#### What the task requires
Give back exactly the lines of the material below, starting with the line with "(797, 478) none -> (182, 1039) //" and going on through the line with "(572, 525) none -> (173, 1305) //".

#### Extracted information

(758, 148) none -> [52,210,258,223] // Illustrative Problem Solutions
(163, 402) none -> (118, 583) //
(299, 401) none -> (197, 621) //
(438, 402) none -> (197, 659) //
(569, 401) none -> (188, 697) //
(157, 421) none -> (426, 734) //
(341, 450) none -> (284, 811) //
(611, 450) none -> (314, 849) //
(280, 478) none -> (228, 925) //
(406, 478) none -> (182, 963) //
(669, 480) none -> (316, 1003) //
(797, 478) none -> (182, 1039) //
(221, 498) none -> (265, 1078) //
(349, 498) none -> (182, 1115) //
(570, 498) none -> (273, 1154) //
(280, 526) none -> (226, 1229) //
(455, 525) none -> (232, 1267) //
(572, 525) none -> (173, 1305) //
==
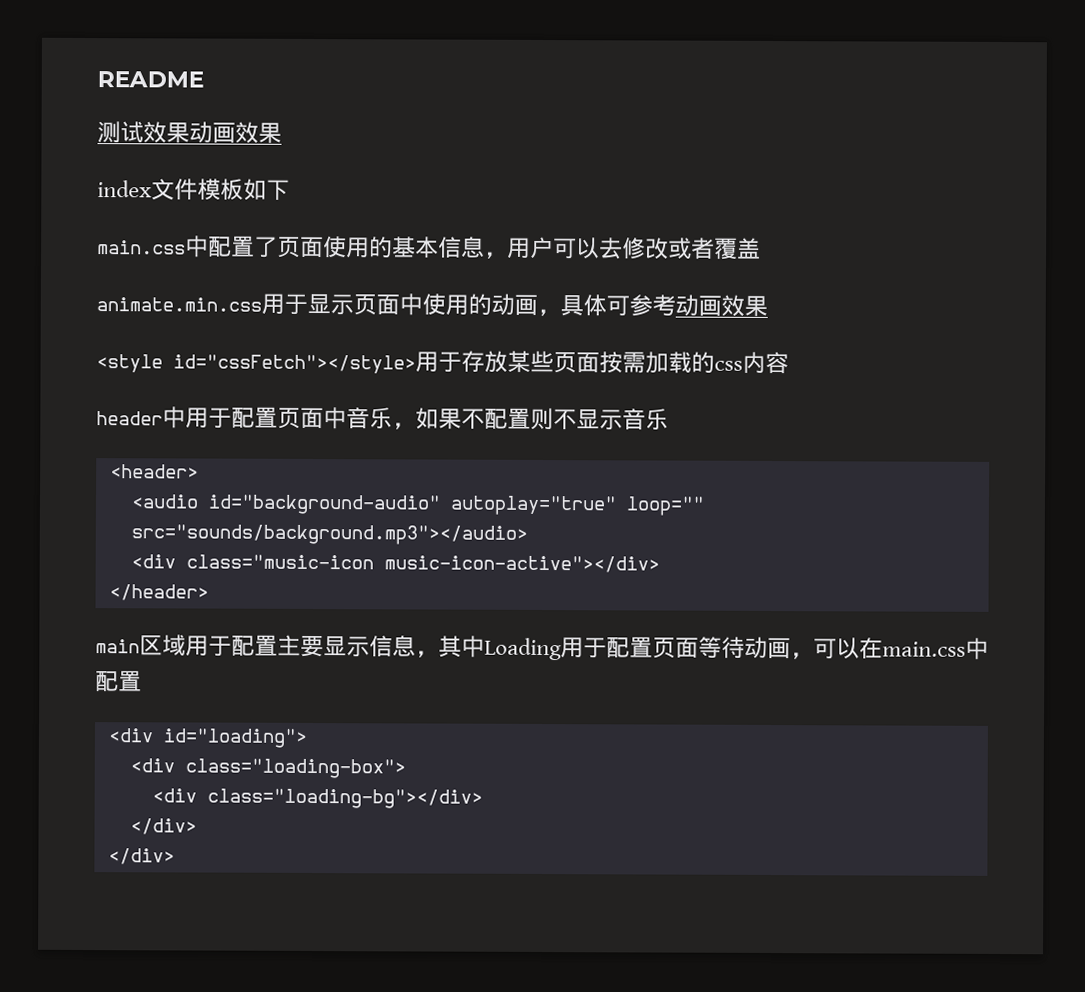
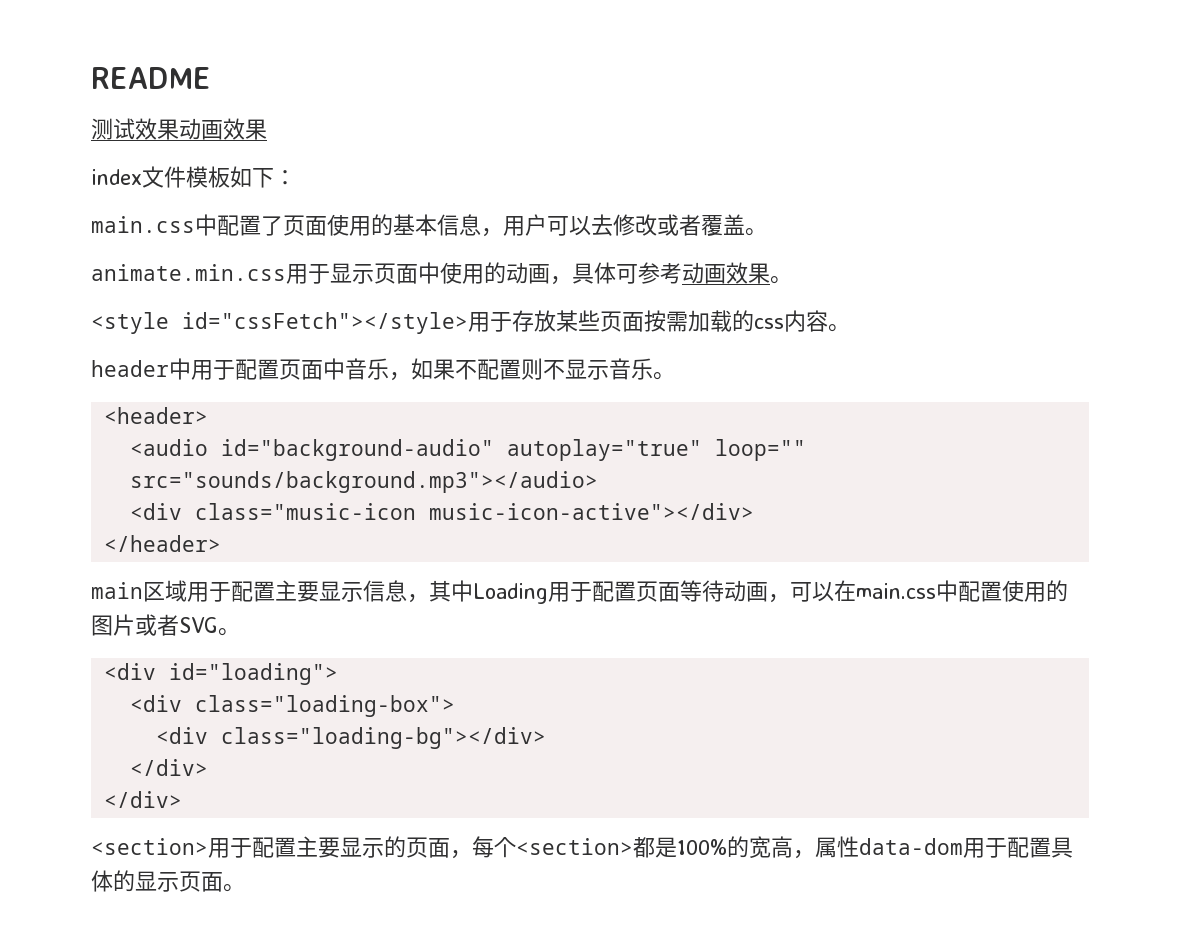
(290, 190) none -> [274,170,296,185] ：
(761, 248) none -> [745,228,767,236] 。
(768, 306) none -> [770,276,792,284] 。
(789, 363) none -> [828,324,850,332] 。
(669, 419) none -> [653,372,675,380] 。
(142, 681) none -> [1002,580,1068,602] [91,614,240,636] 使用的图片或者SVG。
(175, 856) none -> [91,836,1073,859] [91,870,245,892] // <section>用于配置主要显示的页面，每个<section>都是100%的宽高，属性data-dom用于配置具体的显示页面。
* * *
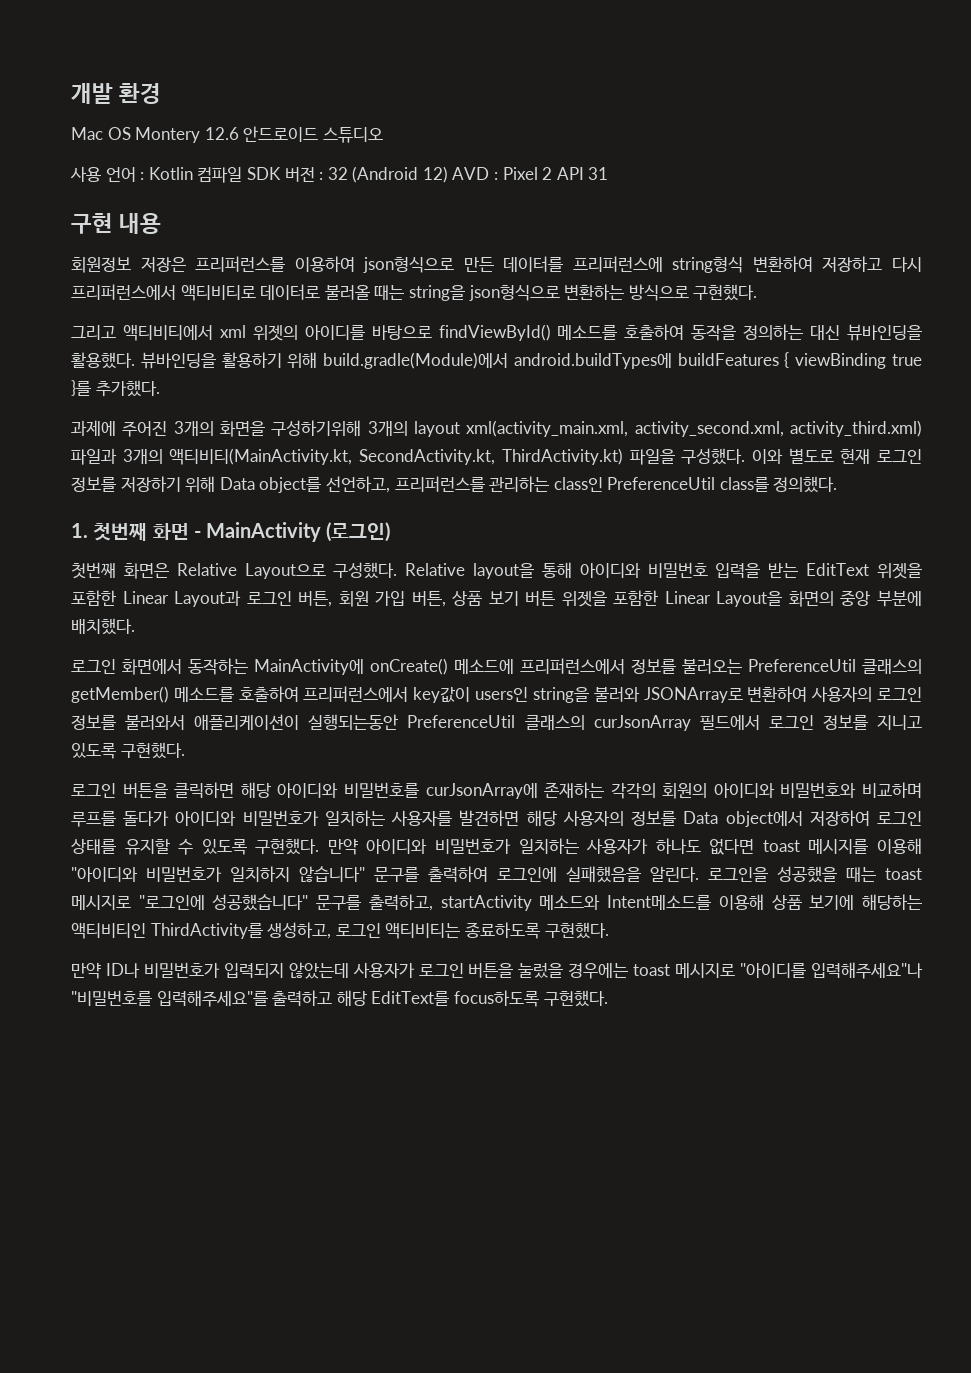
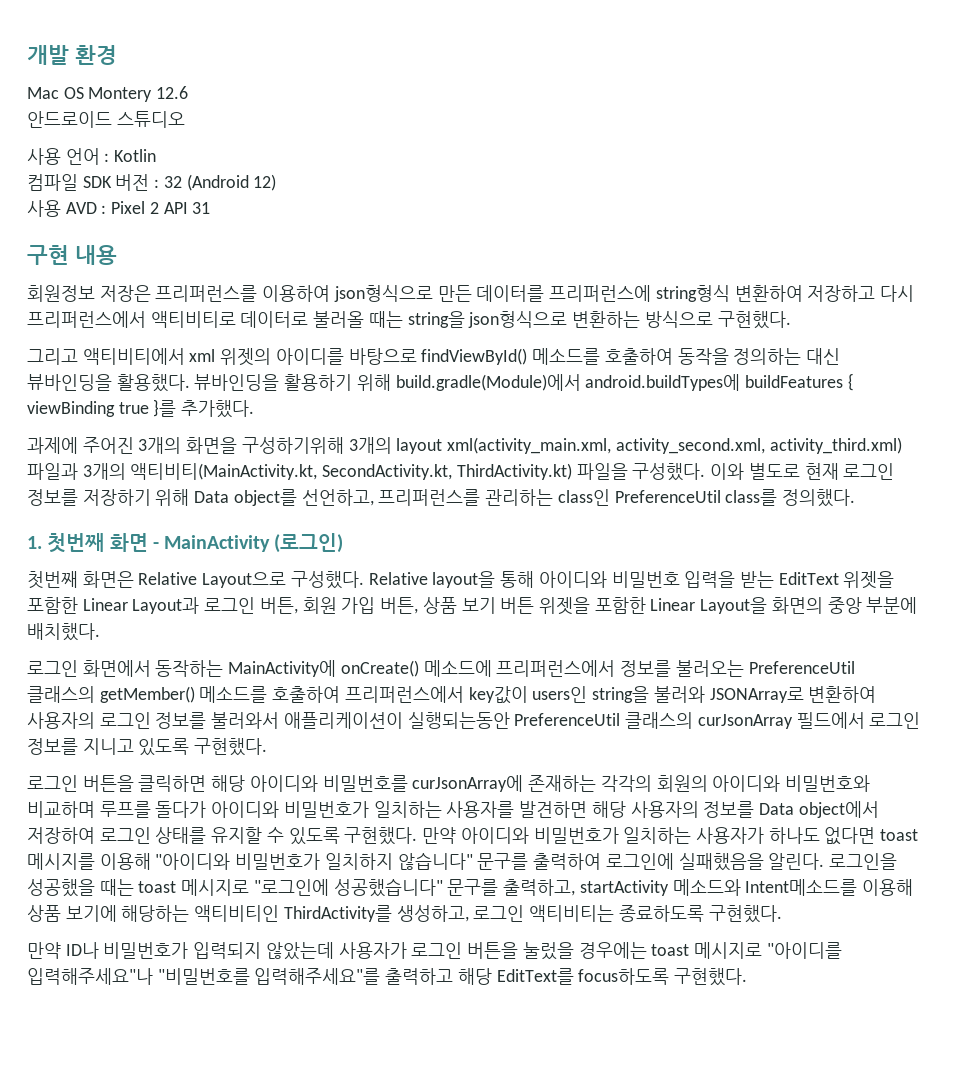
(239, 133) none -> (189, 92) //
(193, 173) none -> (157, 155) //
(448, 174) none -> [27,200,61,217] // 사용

#### Response
(797, 478) none -> (182, 1039) //
(221, 498) none -> (265, 1078) //
(349, 498) none -> (182, 1115) //
(570, 498) none -> (273, 1154) //
(280, 526) none -> (226, 1229) //
(455, 525) none -> (232, 1267) //
(572, 525) none -> (173, 1305) //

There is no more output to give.